I received a distraught phone call recently from Ramona. It
was Wednesday and she was due to get married on Saturday. The one hitch to her getting
hitched? Her husband-to-be, Ian, was still married to his ex and hadn’t got
around to getting a divorce. “Can an urgent divorce be done?” pleaded Ramona, “What
about the caterer?!”.

Getting a divorce is relatively straightforward in New
Zealand and you don’t need a lawyer. However, there are some things you need to
be aware of.

The legal term for a divorce is a “dissolution”. To bring
your legal marriage or civil union to an end, you need to obtain a dissolution
order from the Family Court. The dissolution only brings your marriage or civil
union to a legal end so that you are each free to remarry. The dissolution does
not resolve issues to do with your children or your property.

While it is a relatively simple process, you don’t want to
put the process off. It can take some time to get all the paperwork together
and to be considered by the Court. If there are Court backlogs, this can make
things slower. Furthermore, once the Court decides it is appropriate to make an
order, the order usually won’t come into effect until one month after the order
is made. You will be legally married until then.

However, you can’t jump on ahead too soon – you can only apply for a dissolution order if you have been separated for 2 years.

You don’t need to have been living apart in order to be separated. Some of our clients decide to end their marriage but keep living in the same house until they sort out their finances. Once you have been separated for at least two years, it will be very difficult for the dissolution application to be defended.

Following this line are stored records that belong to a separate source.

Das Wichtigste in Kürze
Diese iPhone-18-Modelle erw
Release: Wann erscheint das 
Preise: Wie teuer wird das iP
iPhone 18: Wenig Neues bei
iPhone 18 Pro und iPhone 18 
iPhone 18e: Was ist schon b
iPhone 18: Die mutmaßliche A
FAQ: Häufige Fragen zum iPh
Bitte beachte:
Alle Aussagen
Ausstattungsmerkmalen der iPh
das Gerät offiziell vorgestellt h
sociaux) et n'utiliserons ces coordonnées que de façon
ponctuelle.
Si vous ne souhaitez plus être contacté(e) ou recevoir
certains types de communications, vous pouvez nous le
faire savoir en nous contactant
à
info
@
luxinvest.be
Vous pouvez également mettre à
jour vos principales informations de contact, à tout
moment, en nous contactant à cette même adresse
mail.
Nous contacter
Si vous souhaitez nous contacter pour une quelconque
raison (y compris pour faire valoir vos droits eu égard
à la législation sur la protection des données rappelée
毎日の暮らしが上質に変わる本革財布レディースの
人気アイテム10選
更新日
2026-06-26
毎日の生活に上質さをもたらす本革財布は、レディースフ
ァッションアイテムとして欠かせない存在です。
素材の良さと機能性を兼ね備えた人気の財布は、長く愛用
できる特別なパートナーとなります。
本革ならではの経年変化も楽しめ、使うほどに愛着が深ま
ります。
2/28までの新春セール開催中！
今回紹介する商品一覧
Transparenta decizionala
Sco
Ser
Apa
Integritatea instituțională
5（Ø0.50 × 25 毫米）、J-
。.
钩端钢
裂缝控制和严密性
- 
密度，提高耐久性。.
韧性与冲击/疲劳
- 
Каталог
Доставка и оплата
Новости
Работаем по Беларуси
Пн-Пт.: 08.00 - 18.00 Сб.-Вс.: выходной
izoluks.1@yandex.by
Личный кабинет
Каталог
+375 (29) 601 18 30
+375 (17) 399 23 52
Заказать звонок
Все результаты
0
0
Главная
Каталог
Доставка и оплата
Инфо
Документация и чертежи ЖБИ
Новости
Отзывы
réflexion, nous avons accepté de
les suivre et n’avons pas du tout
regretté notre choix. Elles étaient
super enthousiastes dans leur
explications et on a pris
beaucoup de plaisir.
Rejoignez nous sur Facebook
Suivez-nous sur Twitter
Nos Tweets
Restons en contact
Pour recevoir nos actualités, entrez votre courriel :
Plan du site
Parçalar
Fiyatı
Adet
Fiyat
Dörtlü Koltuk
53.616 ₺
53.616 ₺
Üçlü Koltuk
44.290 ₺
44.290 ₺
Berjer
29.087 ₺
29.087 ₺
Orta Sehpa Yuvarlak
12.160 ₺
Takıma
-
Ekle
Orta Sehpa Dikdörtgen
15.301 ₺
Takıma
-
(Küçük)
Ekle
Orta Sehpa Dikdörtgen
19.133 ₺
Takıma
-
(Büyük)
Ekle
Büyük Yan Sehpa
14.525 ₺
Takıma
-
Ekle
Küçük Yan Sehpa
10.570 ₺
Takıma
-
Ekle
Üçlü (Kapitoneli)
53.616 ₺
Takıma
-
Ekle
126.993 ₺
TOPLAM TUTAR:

You can get the application forms for a dissolution order
from the Ministry of
Justice. You will need your original marriage or civil union certificate
or a certified copy of it. If you have one, you should also attach a copy of
your separation agreement.  When you take
your application to the Court, you will need to pay a filing fee of $211.50.

The simplest way to apply is jointly – you both make the
application. If you both agree to the dissolution order being made, you can
indicate on the application that you don’t require a court hearing. If you do
this, you won’t have to appear before a Judge – a Registrar will consider the
application and you won’t need to be present. However, if things are urgent and
you need an order made in time for one of you to remarry, you can indicate you
both agree and ask for a hearing before a Judge. You will both need to go to the
hearing to confirm your agreement to the order and the Judge can make an order
that immediately takes effect. However, bear in mind there can be delays in
getting a hearing before a Judge!

If you cannot make a joint application, you will need to
make the application yourself and then have the application given to the other
person. You will need to arrange someone to serve the application personally on
the other person. Sometimes, you can pay a private investigator or process
server to do this. The person who completes service (gives the application to
the other person) will have to provide an affidavit to the Court to confirm that
service took place. If the other person is difficult to locate, you will have
to ask the Court for special directions that let you serve the other person in
some other way, such as by email, advertisement or through another person.

While the process is simple, it did little to help Ramona
with her wedding coming up in a few days. All was not lost, the caterers were
not cancelled and a ceremony was not held but they had to go through another marriage
ceremony to be legally married after Ian’s dissolution finally came through.